The future of bus service to the school had become unclear after the Iowa City School Board voted Dec. 10 to stop providing transportation for Regina at this academic year’s end. The measure sought to cut costs for the Iowa City Community School District, which currently spends about $260,000 to provide 11 buses for Regina.
The district had the option to give the money it receives as reimbursement from the state —about $173,000 this year — to Regina families to provide their own transportation or to the school itself.
The contract calls for Regina to be reimbursed for either the district’s average transportation cost per student or Regina’s cost per student — whichever is less. Regina will use the funds to contract for its own bus service.
“We anticipate the busing will be very similar to what parents are used to,” Trueg said. But the school plans to reduce the number of buses used to about eight. “We need to make this as efficient as possible. We can’t afford not to.”
Trueg said parents of 265 students have indicated they want their children to ride the bus next year, but more than 500 students are eligible. By Iowa law, elementary students who live two miles from school and high school students who live three miles away qualify for ridership.
The number of students likely to take the bus next year is similar to this year’s number, Trueg said.
To help cover transportation costs not covered by state reimbursement, Regina asked parents to pay $50 for each of their students who will ride the bus.
The school has asked two transportation providers for bids, Trueg said.
Whoever ends up providing busing, parents said they’re glad to know the service will be available. Felderman said finding alternate transportation for her seventh-grader and fifth-grader would have been challenging, unpredictable and disruptive to her and her husband’s jobs.
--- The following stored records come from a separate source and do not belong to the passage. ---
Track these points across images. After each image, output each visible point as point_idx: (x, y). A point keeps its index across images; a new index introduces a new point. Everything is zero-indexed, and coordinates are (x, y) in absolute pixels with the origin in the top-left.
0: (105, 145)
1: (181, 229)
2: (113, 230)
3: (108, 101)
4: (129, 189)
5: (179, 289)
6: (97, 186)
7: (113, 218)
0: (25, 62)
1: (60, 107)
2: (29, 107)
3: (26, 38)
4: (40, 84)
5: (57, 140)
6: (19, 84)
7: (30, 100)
Knowing there will be a reliable bus system is comforting, she said.
Nancy Bonthius, mother of two students who ride the bus to Regina, said she was “very happy” to see the contract between the school and district finalized. Her family “could’ve managed without the bus, but it sure makes it easier to have it.”
Bonthius said she was mainly concerned that busing would be available for families living relatively far from Regina, such as in North Liberty.
She and Felderman voiced thanks for school leaders’ work to secure bus service. “I really appreciate how much the Regina community and administrators fought to get this through,” Bonthius said.